THE joint leadership of the National Assembly has proposed complete decentralisation of the Nigeria Police Force and the Nigeria Correctional Service by moving the two items from the Exclusive List of the constitution to the Concurrent List.
President of the Senate Ahmad Lawan and Speaker of House of Representatives Femi Gbajabiamila made this known in a one-day roundtable on ‘Reform of the Criminal Justice System of Nigeria’ organised by the National Institute of Legislative and Democratic Studies in Abuja on Wednesday.
Gbajabiamila, who spoke through a member of the House Uzuwagbo Ugonna, said every aspect of the country’s criminal justice system, including its personnel, needed immediate legislative overhauling and reforms.
“The scope of the Nigeria Criminal Justice System, beginning with the Police, the courts, correctional service, our criminal laws and codes, including human personnel that manage our criminal justice institutions, need reforms,” Gbajabiamila said.
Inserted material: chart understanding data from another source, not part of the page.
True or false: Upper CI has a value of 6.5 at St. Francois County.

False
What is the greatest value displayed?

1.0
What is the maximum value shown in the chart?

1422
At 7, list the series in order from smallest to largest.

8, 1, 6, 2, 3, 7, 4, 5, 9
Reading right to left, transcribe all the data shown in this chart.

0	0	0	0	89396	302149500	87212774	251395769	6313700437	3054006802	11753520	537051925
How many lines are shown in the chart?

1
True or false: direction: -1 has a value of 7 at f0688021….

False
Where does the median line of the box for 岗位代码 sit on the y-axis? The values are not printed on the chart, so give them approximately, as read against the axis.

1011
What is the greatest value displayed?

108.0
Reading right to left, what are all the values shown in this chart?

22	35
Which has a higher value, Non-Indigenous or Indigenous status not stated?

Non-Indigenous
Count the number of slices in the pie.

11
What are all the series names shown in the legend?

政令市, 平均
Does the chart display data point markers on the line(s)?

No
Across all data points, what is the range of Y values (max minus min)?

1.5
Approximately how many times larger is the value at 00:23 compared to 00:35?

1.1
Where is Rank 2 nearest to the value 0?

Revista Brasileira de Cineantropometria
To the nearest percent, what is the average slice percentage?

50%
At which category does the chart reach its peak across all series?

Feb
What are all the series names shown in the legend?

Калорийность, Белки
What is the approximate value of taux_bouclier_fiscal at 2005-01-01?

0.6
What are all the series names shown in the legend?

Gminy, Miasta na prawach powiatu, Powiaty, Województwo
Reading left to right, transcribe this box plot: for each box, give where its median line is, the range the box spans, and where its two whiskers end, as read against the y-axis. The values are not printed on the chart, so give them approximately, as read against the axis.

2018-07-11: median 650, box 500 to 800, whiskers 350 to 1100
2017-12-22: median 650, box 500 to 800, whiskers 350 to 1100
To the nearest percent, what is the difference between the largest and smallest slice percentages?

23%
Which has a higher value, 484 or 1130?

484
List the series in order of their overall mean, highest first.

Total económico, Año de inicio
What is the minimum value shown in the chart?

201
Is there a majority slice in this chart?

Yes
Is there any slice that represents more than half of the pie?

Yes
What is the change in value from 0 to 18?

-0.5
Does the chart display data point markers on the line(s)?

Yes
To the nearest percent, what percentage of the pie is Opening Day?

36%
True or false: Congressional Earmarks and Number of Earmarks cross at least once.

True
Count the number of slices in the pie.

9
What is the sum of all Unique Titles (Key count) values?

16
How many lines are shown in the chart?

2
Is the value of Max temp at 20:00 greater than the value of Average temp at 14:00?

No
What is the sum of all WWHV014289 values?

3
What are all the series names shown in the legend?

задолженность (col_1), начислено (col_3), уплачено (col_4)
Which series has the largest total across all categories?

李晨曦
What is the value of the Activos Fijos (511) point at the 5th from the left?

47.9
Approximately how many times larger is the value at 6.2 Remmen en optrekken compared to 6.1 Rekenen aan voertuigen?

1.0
“As legislators, we will not be opposed to amending the constitution to remove the establishment and management of Correctional Service Centres from the Exclusive Legislative List and add it to the Concurrent List.
“This, I believe, will fast-track and decongest our federal correctional centres and enable willing states to provide better correctional service centres with better living conditions for their people.”
“The autonomy being advocated by our judicial officers across the nation should be granted without delay, to encourage justice without favour. We should consider the creation of special criminal courts,” Gbajabiamila further stated.
Lawan, who was represented by a member of the red chamber Olamilekan Adeola said no country would make any meaningful progress without a productive criminal justice system, adding that there was a need to strengthen the system for enhanced and effective service delivery.
“No society grows without a productive criminal justice system, considering the additional role the sector plays in maintaining order and in fostering peace.
“With rising insecurity, we must be ready to strengthen the justice system and be bold enough to ensure that criminals go through diligent prosecution. This is to serve as deterrence to others, reduce wrongdoings, promoting peace and enhancing growth and development,” he said.